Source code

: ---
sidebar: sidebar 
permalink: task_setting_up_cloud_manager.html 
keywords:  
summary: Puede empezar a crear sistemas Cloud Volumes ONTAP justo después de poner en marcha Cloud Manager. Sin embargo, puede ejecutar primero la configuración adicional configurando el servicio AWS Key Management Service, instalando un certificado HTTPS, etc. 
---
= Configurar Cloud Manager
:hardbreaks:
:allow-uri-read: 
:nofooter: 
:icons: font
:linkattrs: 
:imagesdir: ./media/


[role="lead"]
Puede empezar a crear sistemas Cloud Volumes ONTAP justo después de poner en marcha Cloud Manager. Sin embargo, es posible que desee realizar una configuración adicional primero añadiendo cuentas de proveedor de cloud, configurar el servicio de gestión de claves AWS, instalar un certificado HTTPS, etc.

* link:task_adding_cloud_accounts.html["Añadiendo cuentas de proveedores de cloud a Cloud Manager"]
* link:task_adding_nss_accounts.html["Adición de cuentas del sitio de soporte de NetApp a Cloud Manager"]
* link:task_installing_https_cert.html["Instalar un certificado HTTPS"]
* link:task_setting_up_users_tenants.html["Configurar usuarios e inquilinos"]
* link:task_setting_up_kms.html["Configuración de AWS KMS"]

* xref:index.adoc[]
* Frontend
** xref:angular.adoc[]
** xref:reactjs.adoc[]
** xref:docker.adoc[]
_ _ _ _ _
**Work request**
Search the entries above for "certificado". Show every line that has it.

**Answer section**
summary: Puede empezar a crear sistemas Cloud Volumes ONTAP justo después de poner en marcha Cloud Manager. Sin embargo, puede ejecutar primero la configuración adicional configurando el servicio AWS Key Management Service, instalando un certificado HTTPS, etc. 
Puede empezar a crear sistemas Cloud Volumes ONTAP justo después de poner en marcha Cloud Manager. Sin embargo, es posible que desee realizar una configuración adicional primero añadiendo cuentas de proveedor de cloud, configurar el servicio de gestión de claves AWS, instalar un certificado HTTPS, etc.
* link:task_installing_https_cert.html["Instalar un certificado HTTPS"]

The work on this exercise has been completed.